Task goal: Using the data below, repeat all of it precisely.
Source material Start Marker
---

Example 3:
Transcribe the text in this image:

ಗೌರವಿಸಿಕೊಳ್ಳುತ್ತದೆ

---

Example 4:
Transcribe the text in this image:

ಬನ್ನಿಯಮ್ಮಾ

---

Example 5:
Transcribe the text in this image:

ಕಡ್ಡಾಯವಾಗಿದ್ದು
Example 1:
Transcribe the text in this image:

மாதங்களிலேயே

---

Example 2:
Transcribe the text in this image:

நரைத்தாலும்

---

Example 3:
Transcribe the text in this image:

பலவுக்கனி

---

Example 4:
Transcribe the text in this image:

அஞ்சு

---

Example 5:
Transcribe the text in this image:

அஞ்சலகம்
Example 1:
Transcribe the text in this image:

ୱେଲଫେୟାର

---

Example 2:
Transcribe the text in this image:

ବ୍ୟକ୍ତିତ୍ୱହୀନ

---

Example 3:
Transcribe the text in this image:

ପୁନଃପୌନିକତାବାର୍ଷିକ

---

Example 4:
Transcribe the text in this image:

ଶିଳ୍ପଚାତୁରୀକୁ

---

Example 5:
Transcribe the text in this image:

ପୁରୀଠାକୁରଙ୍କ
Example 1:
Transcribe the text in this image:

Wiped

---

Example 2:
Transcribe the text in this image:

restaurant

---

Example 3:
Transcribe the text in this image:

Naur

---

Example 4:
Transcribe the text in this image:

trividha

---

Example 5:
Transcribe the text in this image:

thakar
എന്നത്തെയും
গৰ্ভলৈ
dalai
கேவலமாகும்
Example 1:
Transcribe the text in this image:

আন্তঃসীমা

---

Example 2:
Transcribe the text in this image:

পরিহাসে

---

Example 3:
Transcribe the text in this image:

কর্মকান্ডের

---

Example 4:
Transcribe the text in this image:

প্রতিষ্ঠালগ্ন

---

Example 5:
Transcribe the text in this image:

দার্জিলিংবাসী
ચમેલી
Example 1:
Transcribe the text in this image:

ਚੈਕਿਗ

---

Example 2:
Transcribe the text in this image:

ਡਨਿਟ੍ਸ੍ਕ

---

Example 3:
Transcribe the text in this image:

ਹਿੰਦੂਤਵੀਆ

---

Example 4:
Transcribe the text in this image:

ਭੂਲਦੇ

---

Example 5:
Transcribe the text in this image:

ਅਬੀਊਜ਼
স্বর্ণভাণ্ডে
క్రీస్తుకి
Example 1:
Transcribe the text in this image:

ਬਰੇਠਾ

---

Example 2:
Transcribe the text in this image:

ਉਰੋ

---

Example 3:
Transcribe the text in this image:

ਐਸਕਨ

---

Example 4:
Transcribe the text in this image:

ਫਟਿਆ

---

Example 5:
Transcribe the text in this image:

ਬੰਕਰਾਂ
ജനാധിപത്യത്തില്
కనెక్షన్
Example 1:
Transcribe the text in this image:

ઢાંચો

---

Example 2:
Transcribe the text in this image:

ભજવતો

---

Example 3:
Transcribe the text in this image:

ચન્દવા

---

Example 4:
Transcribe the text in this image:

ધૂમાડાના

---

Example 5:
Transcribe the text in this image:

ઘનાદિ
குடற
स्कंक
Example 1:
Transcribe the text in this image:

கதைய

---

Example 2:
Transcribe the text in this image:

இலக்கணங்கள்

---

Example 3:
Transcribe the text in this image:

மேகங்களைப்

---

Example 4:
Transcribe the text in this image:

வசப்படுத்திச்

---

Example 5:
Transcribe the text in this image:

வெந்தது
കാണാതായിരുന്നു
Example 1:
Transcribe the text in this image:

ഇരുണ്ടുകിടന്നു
Source material End Marker
Written reply:
---

Example 3:
Transcribe the text in this image:

ಗೌರವಿಸಿಕೊಳ್ಳುತ್ತದೆ

---

Example 4:
Transcribe the text in this image:

ಬನ್ನಿಯಮ್ಮಾ

---

Example 5:
Transcribe the text in this image:

ಕಡ್ಡಾಯವಾಗಿದ್ದು
Example 1:
Transcribe the text in this image:

மாதங்களிலேயே

---

Example 2:
Transcribe the text in this image:

நரைத்தாலும்

---

Example 3:
Transcribe the text in this image:

பலவுக்கனி

---

Example 4:
Transcribe the text in this image:

அஞ்சு

---

Example 5:
Transcribe the text in this image:

அஞ்சலகம்
Example 1:
Transcribe the text in this image:

ୱେଲଫେୟାର

---

Example 2:
Transcribe the text in this image:

ବ୍ୟକ୍ତିତ୍ୱହୀନ

---

Example 3:
Transcribe the text in this image:

ପୁନଃପୌନିକତାବାର୍ଷିକ

---

Example 4:
Transcribe the text in this image:

ଶିଳ୍ପଚାତୁରୀକୁ

---

Example 5:
Transcribe the text in this image:

ପୁରୀଠାକୁରଙ୍କ
Example 1:
Transcribe the text in this image:

Wiped

---

Example 2:
Transcribe the text in this image:

restaurant

---

Example 3:
Transcribe the text in this image:

Naur

---

Example 4:
Transcribe the text in this image:

trividha

---

Example 5:
Transcribe the text in this image:

thakar
എന്നത്തെയും
গৰ্ভলৈ
dalai
கேவலமாகும்
Example 1:
Transcribe the text in this image:

আন্তঃসীমা

---

Example 2:
Transcribe the text in this image:

পরিহাসে

---

Example 3:
Transcribe the text in this image:

কর্মকান্ডের

---

Example 4:
Transcribe the text in this image:

প্রতিষ্ঠালগ্ন

---

Example 5:
Transcribe the text in this image:

দার্জিলিংবাসী
ચમેલી
Example 1:
Transcribe the text in this image:

ਚੈਕਿਗ

---

Example 2:
Transcribe the text in this image:

ਡਨਿਟ੍ਸ੍ਕ

---

Example 3:
Transcribe the text in this image:

ਹਿੰਦੂਤਵੀਆ

---

Example 4:
Transcribe the text in this image:

ਭੂਲਦੇ

---

Example 5:
Transcribe the text in this image:

ਅਬੀਊਜ਼
স্বর্ণভাণ্ডে
క్రీస్తుకి
Example 1:
Transcribe the text in this image:

ਬਰੇਠਾ

---

Example 2:
Transcribe the text in this image:

ਉਰੋ

---

Example 3:
Transcribe the text in this image:

ਐਸਕਨ

---

Example 4:
Transcribe the text in this image:

ਫਟਿਆ

---

Example 5:
Transcribe the text in this image:

ਬੰਕਰਾਂ
ജനാധിപത്യത്തില്
కనెక్షన్
Example 1:
Transcribe the text in this image:

ઢાંચો

---

Example 2:
Transcribe the text in this image:

ભજવતો

---

Example 3:
Transcribe the text in this image:

ચન્દવા

---

Example 4:
Transcribe the text in this image:

ધૂમાડાના

---

Example 5:
Transcribe the text in this image:

ઘનાદિ
குடற
स्कंक
Example 1:
Transcribe the text in this image:

கதைய

---

Example 2:
Transcribe the text in this image:

இலக்கணங்கள்

---

Example 3:
Transcribe the text in this image:

மேகங்களைப்

---

Example 4:
Transcribe the text in this image:

வசப்படுத்திச்

---

Example 5:
Transcribe the text in this image:

வெந்தது
കാണാതായിരുന്നു
Example 1:
Transcribe the text in this image:

ഇരുണ്ടുകിടന്നു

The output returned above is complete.